E2脱の総合問題 反応機構・反応速度・ザイチェフ則等 101回薬剤師国家試験問102
101回薬剤師国家試験 問102
次のE2反応に関する記述のうち、正しいのはどれか。2つ選びなさい。
1 カルボカチオン中間体を経由する。
2 脱離するHとBrとがシン(シンペリプラナー)の関係となる立体配座から進行する。
3 反応速度は、化合物Aの濃度及びエトキシドイオンの濃度の両者に比例する。
4 出発物質として化合物Aのエナンチオマーを用いると、化合物Bの幾何異性体が主生成物として得られる。
5 化合物Bは、Saytzeff(ザイツェフ、セイチェフ)則に従った生成物である。
101回薬剤師国家試験 問102 解答解説
◆ 1,3について
1 × E2反応は、カルボカチオン中間体を経由する。
→ 〇 E2反応は、一段階で済む反応であり、カルボカチオン中間体を経由しない。
3 〇 E2反応の反応速度は、化合物A(基質)の濃度及びエトキシドイオン(塩基)の濃度の両者に比例する。
第2級、第3級のハロゲン−sp3炭素の構造を有するハロゲン化合物に、ナトリウムエトキシドなどの強塩基を反応させると、ハロゲン−sp3炭素に隣接する炭素に結合する水素が、塩基によってプロトンとして引き抜かれると同時に、ハロゲンが脱離し、アルケンが生成する。この脱離反応をE2反応(二分子脱離反応)という。E2反応は、一段階の反応である。
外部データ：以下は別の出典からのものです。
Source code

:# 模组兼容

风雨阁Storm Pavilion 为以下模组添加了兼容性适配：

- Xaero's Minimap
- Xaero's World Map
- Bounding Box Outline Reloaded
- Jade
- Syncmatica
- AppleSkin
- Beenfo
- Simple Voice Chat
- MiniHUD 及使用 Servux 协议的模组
この反応が二分子脱離反応(E2反応)と呼ばれる理由は、律速段階で基質と塩基の二分子が同時に関わるからである。よって、E2反応の反応速度は、基質の濃度と塩基の濃度の両方に比例し、下記の二次反応速度式で記述される。
E2反応の反応速度 = k ×[基質]×[塩基]
(k:反応速度定数)
なお、脱離反応のうち、カルボカチオン中間体を経由するのは、E1反応である。
E1反応の詳細は下記のリンク先を参照
E1反応について
◆ 2について
2 × 脱離するHとBrとがシン(シンペリプラナー)の関係となる立体配座から進行する。
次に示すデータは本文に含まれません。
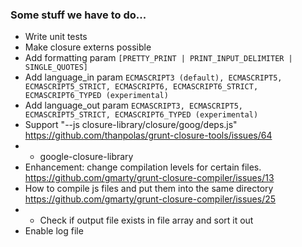 ### Some stuff we have to do...

- Write unit tests
- Make closure externs possible
- Add formatting param `[PRETTY_PRINT | PRINT_INPUT_DELIMITER | SINGLE_QUOTES]`
- Add language_in param `ECMASCRIPT3 (default), ECMASCRIPT5, ECMASCRIPT5_STRICT, ECMASCRIPT6, ECMASCRIPT6_STRICT, ECMASCRIPT6_TYPED (experimental)`
- Add language_out param `ECMASCRIPT3, ECMASCRIPT5, ECMASCRIPT5_STRICT, ECMASCRIPT6_TYPED (experimental)`
- Support "--js closure-library/closure/goog/deps.js" https://github.com/thanpolas/grunt-closure-tools/issues/64
- - google-closure-library
- Enhancement: change compilation levels for certain files. https://github.com/gmarty/grunt-closure-compiler/issues/13
- How to compile js files and put them into the same directory https://github.com/gmarty/grunt-closure-compiler/issues/25
- - Check if output file exists in file array and sort it out
- Enable log file
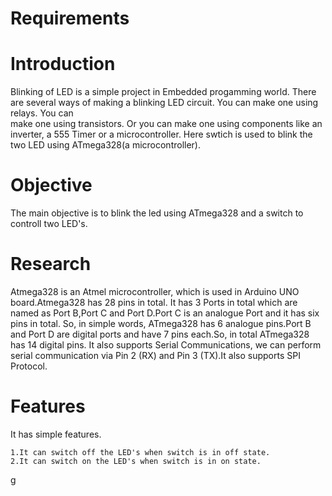 # Requirements
# Introduction
   Blinking of LED is a simple project in Embedded progamming world. There are several ways of making a blinking LED circuit. You can make one using relays. You can        
   make one using transistors. Or you can make one using components like an inverter, a 555 Timer or a microcontroller. Here swtich is used to blink the two LED 
   using  ATmega328(a microcontroller).
# Objective
   The main objective is to blink the led using ATmega328 and a switch to controll two LED's. 
# Research
   Atmega328 is an Atmel microcontroller, which is used in Arduino UNO board.Atmega328 has 28 pins in total. It has 3 Ports in total which are named as Port B,Port  C and Port D.Port C is an analogue Port and it has six pins in total. So, in simple words, ATmega328 has 6 analogue pins.Port B and Port D are digital ports and have 7 pins each.So, in total ATmega328 has 14 digital pins. It also supports Serial Communications, we can perform serial communication via Pin  2 (RX) and Pin 3 (TX).It also supports SPI Protocol.
# Features
   It has simple features.
       
    1.It can switch off the LED's when switch is in off state.
    2.It can switch on the LED's when switch is in on state.
g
→ 〇 脱離するHとBrとがアンチペリプラナーの関係となる立体配座から進行する。
E2反応は、脱離する水素と脱離基(X)について、アンチペリプラナー形の立体配座で進行する。
アンチペリプラナー形とは、以下に示すHとXのように、隣接する2つの炭素に結合する2つの原子の立体配座が、同一平面にあり、かつ、ねじれ形であることを指す。
E2反応は、脱離する水素と脱離基(X)について、アンチペリプラナー形の立体配座で進行し、
その立体がアルケンになるまで保持される。
そのため、特定の立体配座異性体から、特定の立体のアルケンが生成することになる。
◆ 4について
4 × 出発物質として化合物Aのエナンチオマーを用いると、化合物B((2Z)-3-methylpent-2-en)の幾何異性体が主生成物として得られる。
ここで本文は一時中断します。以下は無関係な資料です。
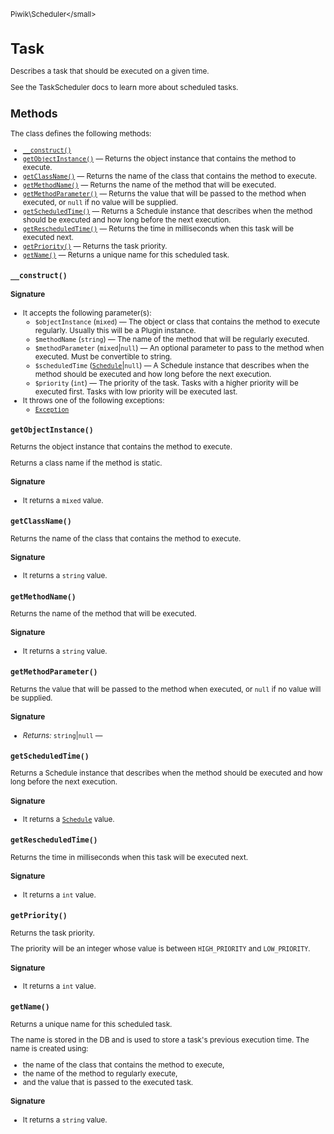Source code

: <small>Piwik\Scheduler\</small>

Task
====

Describes a task that should be executed on a given time.

See the TaskScheduler docs to learn more about scheduled tasks.

Methods
-------

The class defines the following methods:

- [`__construct()`](#__construct)
- [`getObjectInstance()`](#getobjectinstance) &mdash; Returns the object instance that contains the method to execute.
- [`getClassName()`](#getclassname) &mdash; Returns the name of the class that contains the method to execute.
- [`getMethodName()`](#getmethodname) &mdash; Returns the name of the method that will be executed.
- [`getMethodParameter()`](#getmethodparameter) &mdash; Returns the value that will be passed to the method when executed, or `null` if no value will be supplied.
- [`getScheduledTime()`](#getscheduledtime) &mdash; Returns a Schedule instance that describes when the method should be executed and how long before the next execution.
- [`getRescheduledTime()`](#getrescheduledtime) &mdash; Returns the time in milliseconds when this task will be executed next.
- [`getPriority()`](#getpriority) &mdash; Returns the task priority.
- [`getName()`](#getname) &mdash; Returns a unique name for this scheduled task.

<a name="__construct" id="__construct"></a>
<a name="__construct" id="__construct"></a>
### `__construct()`

#### Signature

-  It accepts the following parameter(s):
    - `$objectInstance` (`mixed`) &mdash;
       The object or class that contains the method to execute regularly. Usually this will be a Plugin instance.
    - `$methodName` (`string`) &mdash;
       The name of the method that will be regularly executed.
    - `$methodParameter` (`mixed`|`null`) &mdash;
       An optional parameter to pass to the method when executed. Must be convertible to string.
    - `$scheduledTime` ([`Schedule`](../../Piwik/Scheduler/Schedule/Schedule.md)|`null`) &mdash;
       A Schedule instance that describes when the method should be executed and how long before the next execution.
    - `$priority` (`int`) &mdash;
       The priority of the task. Tasks with a higher priority will be executed first. Tasks with low priority will be executed last.
- It throws one of the following exceptions:
    - [`Exception`](http://php.net/class.Exception)

<a name="getobjectinstance" id="getobjectinstance"></a>
<a name="getObjectInstance" id="getObjectInstance"></a>
### `getObjectInstance()`

Returns the object instance that contains the method to execute.

Returns a class
name if the method is static.

#### Signature

- It returns a `mixed` value.

<a name="getclassname" id="getclassname"></a>
<a name="getClassName" id="getClassName"></a>
### `getClassName()`

Returns the name of the class that contains the method to execute.

#### Signature

- It returns a `string` value.

<a name="getmethodname" id="getmethodname"></a>
<a name="getMethodName" id="getMethodName"></a>
### `getMethodName()`

Returns the name of the method that will be executed.

#### Signature

- It returns a `string` value.

<a name="getmethodparameter" id="getmethodparameter"></a>
<a name="getMethodParameter" id="getMethodParameter"></a>
### `getMethodParameter()`

Returns the value that will be passed to the method when executed, or `null` if no value will be supplied.

#### Signature


- *Returns:*  `string`|`null` &mdash;
    

<a name="getscheduledtime" id="getscheduledtime"></a>
<a name="getScheduledTime" id="getScheduledTime"></a>
### `getScheduledTime()`

Returns a Schedule instance that describes when the method should be executed and how long before the next execution.

#### Signature

- It returns a [`Schedule`](../../Piwik/Scheduler/Schedule/Schedule.md) value.

<a name="getrescheduledtime" id="getrescheduledtime"></a>
<a name="getRescheduledTime" id="getRescheduledTime"></a>
### `getRescheduledTime()`

Returns the time in milliseconds when this task will be executed next.

#### Signature

- It returns a `int` value.

<a name="getpriority" id="getpriority"></a>
<a name="getPriority" id="getPriority"></a>
### `getPriority()`

Returns the task priority.

The priority will be an integer whose value is
between `HIGH_PRIORITY` and `LOW_PRIORITY`.

#### Signature

- It returns a `int` value.

<a name="getname" id="getname"></a>
<a name="getName" id="getName"></a>
### `getName()`

Returns a unique name for this scheduled task.

The name is stored in the DB and is used
to store a task's previous execution time. The name is created using:

- the name of the class that contains the method to execute,
- the name of the method to regularly execute,
- and the value that is passed to the executed task.

#### Signature

- It returns a `string` value.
→ 〇 出発物質として化合物Aのエナンチオマーを用いると、化合物B((2Z)-3-methylpent-2-en)が主生成物として得られる。
E2反応は、脱離する水素と脱離基が、アンチペリプラナー形の関係となる立体配座で進行する。
その立体がアルケンになるまで保持されるので、特定の立体配座から特定の立体のアルケンが生成することになる。
化合物AおよびAのエナンチオマーのE2反応は、以下に示すように進行する。
以上より、出発物質として、
化合物Aを用いても、化合物Aのエナンチオマーを用いても、
主生成物は化合物B((2Z)-3-methylpent-2-en)である。
◆ 5について
5 〇 化合物Bは、Saytzeff(ザイツェフ、セイチェフ)則に従った生成物である。
★ E2反応のような脱離反応では、通常、生成するアルケンについて、アルケンの2つの炭素のアルキル置換基の数が多いものが主生成物となる。これをセイチェフ則またはザイチェフ則と呼ぶ。
脱離反応の生成物がセイチェフ則に従う理由として、アルケンは、アルキル置換基の数が多いほど、熱力学的な安定性が高いことが挙げられる
アルケンの安定性については下記のリンク先を参照
アルケンの安定性
化合物Aを基質とするE2反応において、
エトキシドイオンによって引き抜かれる水素の候補として、
下記の図のHbとHcが挙げられる。
化合物AのE2反応について、
Hbが引き抜かれた場合は三置換アルケンのBが生成し、
Hcが引き抜かれた場合は一置換アルケンのCが生成する。
よって、化合物Bは、Saytzeff(ザイツェフ、セイチェフ)則に従った生成物である。